__SELECTED EXTRACT__:

# DirecTivo Series Two impressions



## Mark Holtz (Mar 23, 2002)

Now, why did I drop Dish in favor of DirecTV? Now, I was perfectly happy with my 501. It had it's limitations, but what were you expecting from a fee-free DVR. When the 510 was announced, it was decision time whether to upgrade to that receiver or wait for the 522. But then, the infamous July 29th announcement about a monthly DVR fee caused me to something that I was just "thinking about" to something that I was willing to jump at.

Lets rewind for a second. When I ordered the Dish system in August, 2001, the DBS world was a different place. While DirecTV did have have the DirecTV with DVR receivers (herein called DirecTivos) available, the monthly charge was $9.95 per month or a lifetime fee. In comparison, the Dish DVR was fee-free. Also, because SHIVA hasn't taken effect, I had to get the superstations in order to get _Buffy, The Vampire Slayer_, _Angel_, and _Enterprise_. Since that time, DirecTV has restructured their rate plan, make the DVR fee cheaper, and SHIVA rules let me get all of the local stations that are worth watching in the Sacramento area.

__SUPPLIED ENTRIES__:

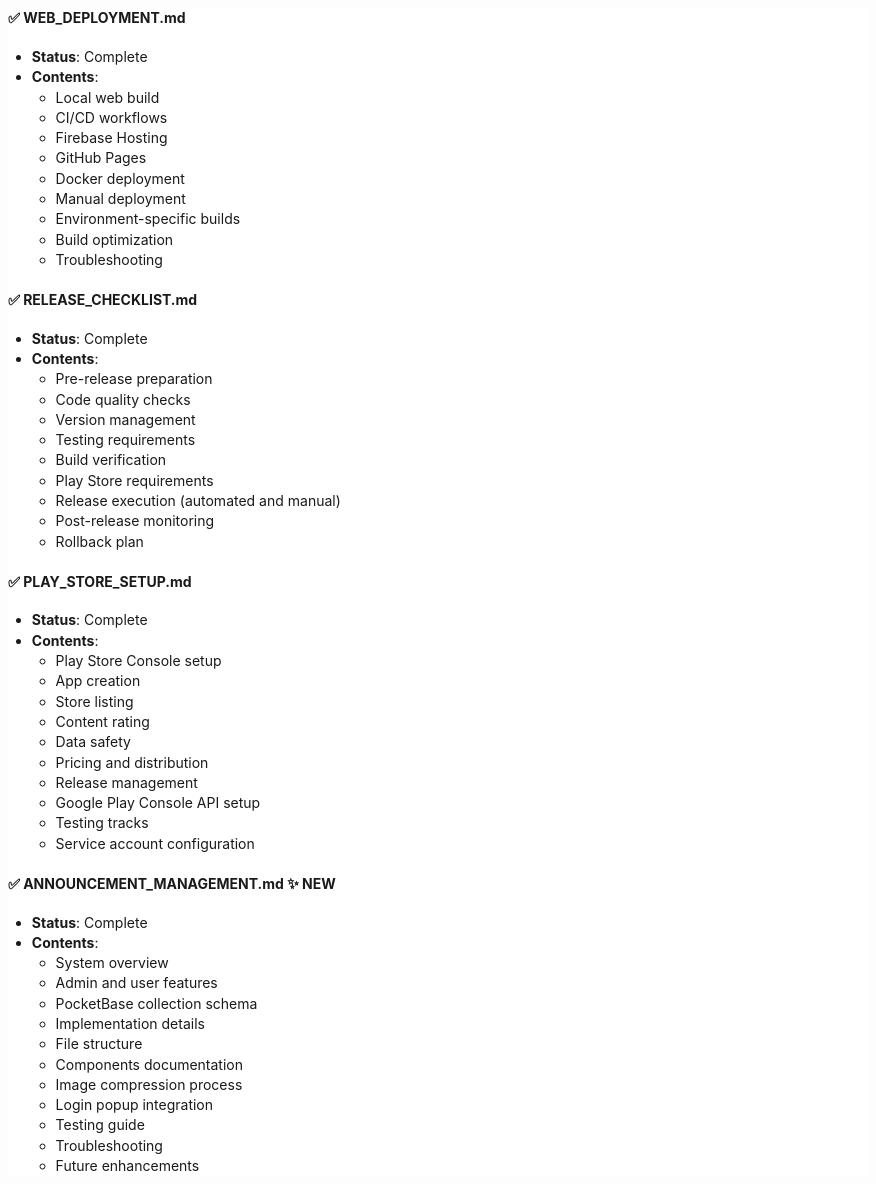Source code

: #### ✅ WEB_DEPLOYMENT.md

- **Status**: Complete
- **Contents**:
  - Local web build
  - CI/CD workflows
  - Firebase Hosting
  - GitHub Pages
  - Docker deployment
  - Manual deployment
  - Environment-specific builds
  - Build optimization
  - Troubleshooting

#### ✅ RELEASE_CHECKLIST.md

- **Status**: Complete
- **Contents**:
  - Pre-release preparation
  - Code quality checks
  - Version management
  - Testing requirements
  - Build verification
  - Play Store requirements
  - Release execution (automated and manual)
  - Post-release monitoring
  - Rollback plan

#### ✅ PLAY_STORE_SETUP.md

- **Status**: Complete
- **Contents**:
  - Play Store Console setup
  - App creation
  - Store listing
  - Content rating
  - Data safety
  - Pricing and distribution
  - Release management
  - Google Play Console API setup
  - Testing tracks
  - Service account configuration

#### ✅ ANNOUNCEMENT_MANAGEMENT.md ✨ NEW

- **Status**: Complete
- **Contents**:
  - System overview
  - Admin and user features
  - PocketBase collection schema
  - Implementation details
  - File structure
  - Components documentation
  - Image compression process
  - Login popup integration
  - Testing guide
  - Troubleshooting
  - Future enhancements
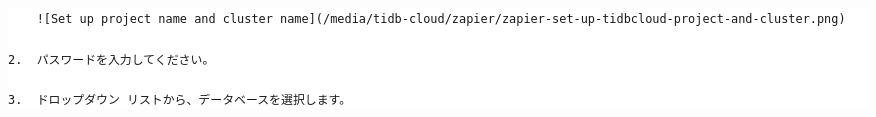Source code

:         ![Set up project name and cluster name](/media/tidb-cloud/zapier/zapier-set-up-tidbcloud-project-and-cluster.png)

    2.  パスワードを入力してください。

    3.  ドロップダウン リストから、データベースを選択します。
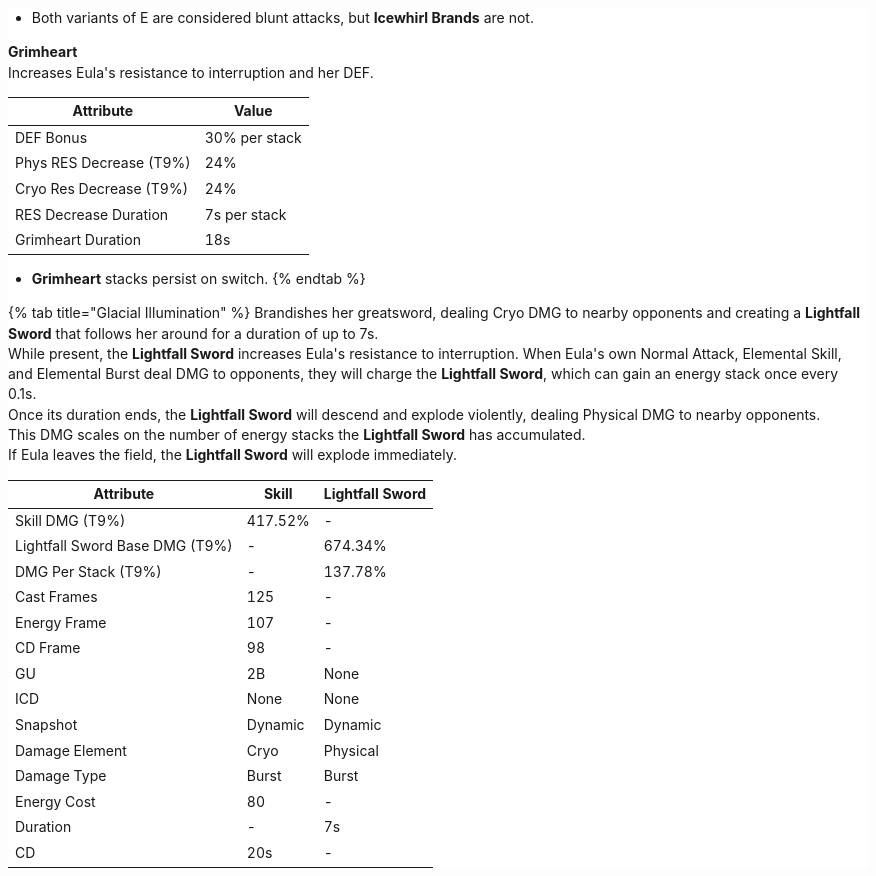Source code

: * Both variants of E are considered blunt attacks, but **Icewhirl Brands** are not.

**Grimheart**\
Increases Eula's resistance to interruption and her DEF.

| Attribute               | Value         |
| ----------------------- | ------------- |
| DEF Bonus               | 30% per stack |
| Phys RES Decrease (T9%) | 24%           |
| Cryo Res Decrease (T9%) | 24%           |
| RES Decrease Duration   | 7s per stack  |
| Grimheart Duration      | 18s           |

* **Grimheart** stacks persist on switch.
{% endtab %}

{% tab title="Glacial Illumination" %}
Brandishes her greatsword, dealing Cryo DMG to nearby opponents and creating a **Lightfall Sword** that follows her around for a duration of up to 7s.\
While present, the **Lightfall Sword** increases Eula's resistance to interruption. When Eula's own Normal Attack, Elemental Skill, and Elemental Burst deal DMG to opponents, they will charge the **Lightfall Sword**, which can gain an energy stack once every 0.1s.\
Once its duration ends, the **Lightfall Sword** will descend and explode violently, dealing Physical DMG to nearby opponents.\
This DMG scales on the number of energy stacks the **Lightfall Sword** has accumulated.\
If Eula leaves the field, the **Lightfall Sword** will explode immediately.

| Attribute                      | Skill   | Lightfall Sword |
| ------------------------------ | ------- | --------------- |
| Skill DMG (T9%)                | 417.52% | -               |
| Lightfall Sword Base DMG (T9%) | -       | 674.34%         |
| DMG Per Stack (T9%)            | -       | 137.78%         |
| Cast Frames                    | 125     | -               |
| Energy Frame                   | 107     | -               |
| CD Frame                       | 98      | -               |
| GU                             | 2B      | None            |
| ICD                            | None    | None            |
| Snapshot                       | Dynamic | Dynamic         |
| Damage Element                 | Cryo    | Physical        |
| Damage Type                    | Burst   | Burst           |
| Energy Cost                    | 80      | -               |
| Duration                       | -       | 7s              |
| CD                             | 20s     | -               |
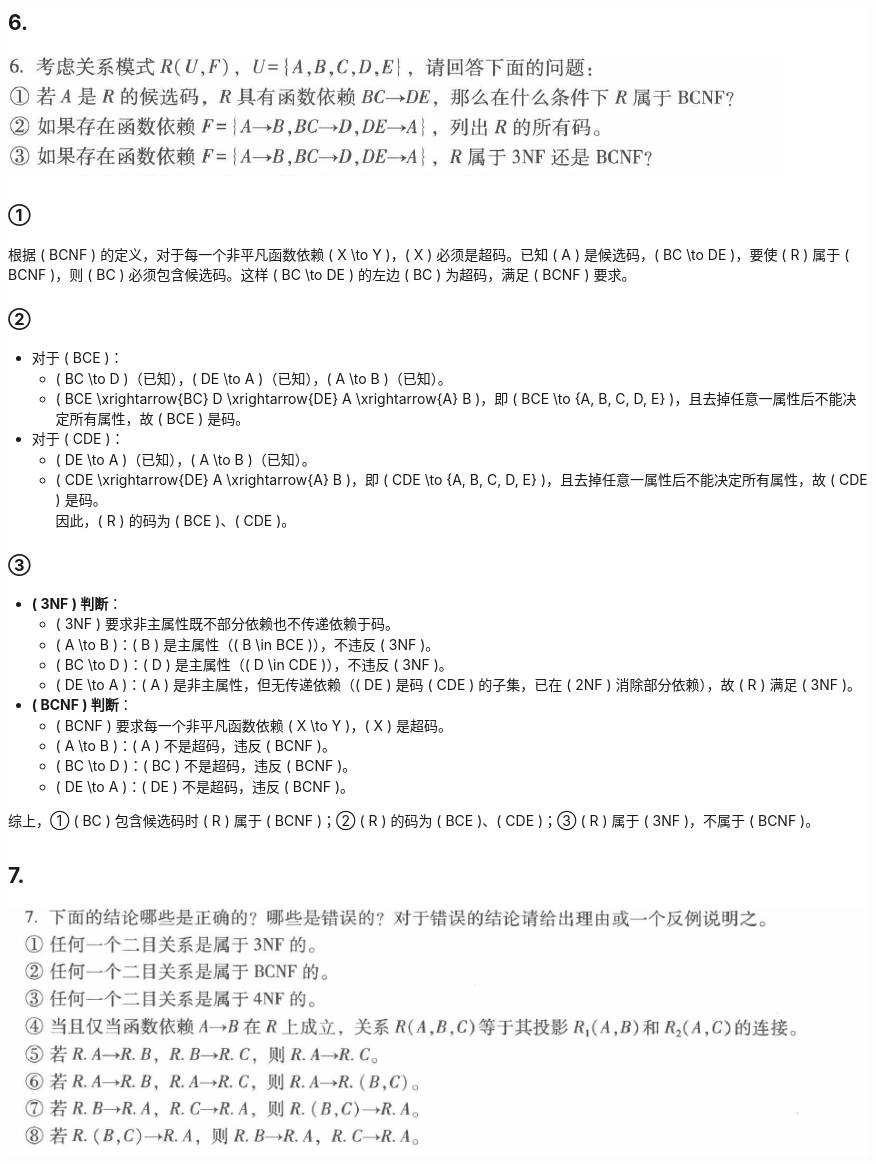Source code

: ## 6.
![alt text](image-7.png)

### ① 
根据 \( BCNF \) 的定义，对于每一个非平凡函数依赖 \( X \to Y \)，\( X \) 必须是超码。已知 \( A \) 是候选码，\( BC \to DE \)，要使 \( R \) 属于 \( BCNF \)，则 \( BC \) 必须包含候选码。这样 \( BC \to DE \) 的左边 \( BC \) 为超码，满足 \( BCNF \) 要求。  

### ②  
- 对于 \( BCE \)：  
  - \( BC \to D \)（已知），\( DE \to A \)（已知），\( A \to B \)（已知）。  
  - \( BCE \xrightarrow{BC} D \xrightarrow{DE} A \xrightarrow{A} B \)，即 \( BCE \to \{A, B, C, D, E\} \)，且去掉任意一属性后不能决定所有属性，故 \( BCE \) 是码。  
- 对于 \( CDE \)：  
  - \( DE \to A \)（已知），\( A \to B \)（已知）。  
  - \( CDE \xrightarrow{DE} A \xrightarrow{A} B \)，即 \( CDE \to \{A, B, C, D, E\} \)，且去掉任意一属性后不能决定所有属性，故 \( CDE \) 是码。  
因此，\( R \) 的码为 \( BCE \)、\( CDE \)。  

### ③ 
- **\( 3NF \) 判断**：  
  - \( 3NF \) 要求非主属性既不部分依赖也不传递依赖于码。  
  - \( A \to B \)：\( B \) 是主属性（\( B \in BCE \)），不违反 \( 3NF \)。  
  - \( BC \to D \)：\( D \) 是主属性（\( D \in CDE \)），不违反 \( 3NF \)。  
  - \( DE \to A \)：\( A \) 是非主属性，但无传递依赖（\( DE \) 是码 \( CDE \) 的子集，已在 \( 2NF \) 消除部分依赖），故 \( R \) 满足 \( 3NF \)。  
- **\( BCNF \) 判断**：  
  - \( BCNF \) 要求每一个非平凡函数依赖 \( X \to Y \)，\( X \) 是超码。  
  - \( A \to B \)：\( A \) 不是超码，违反 \( BCNF \)。  
  - \( BC \to D \)：\( BC \) 不是超码，违反 \( BCNF \)。  
  - \( DE \to A \)：\( DE \) 不是超码，违反 \( BCNF \)。  

综上，① \( BC \) 包含候选码时 \( R \) 属于 \( BCNF \)；② \( R \) 的码为 \( BCE \)、\( CDE \)；③ \( R \) 属于 \( 3NF \)，不属于 \( BCNF \)。 

## 7.
![alt text](image-8.png)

__PROBLEMS TO SOLVE__:
[a] Please list every TV show named in the DirecTivo impressions post.
[b] In the records, swap "Firebase Hosting" for "Netlify Hosting" across the stretch from their start through the line containing "#### ✅ RELEASE_CHECKLIST.md", and return that stretch with the pictures left out.

__RESPONSES TO THE TASKS__:
[a]
- Buffy, The Vampire Slayer
- Angel
- Enterprise

[b]
Source code

: #### ✅ WEB_DEPLOYMENT.md

- **Status**: Complete
- **Contents**:
  - Local web build
  - CI/CD workflows
  - Netlify Hosting
  - GitHub Pages
  - Docker deployment
  - Manual deployment
  - Environment-specific builds
  - Build optimization
  - Troubleshooting

#### ✅ RELEASE_CHECKLIST.md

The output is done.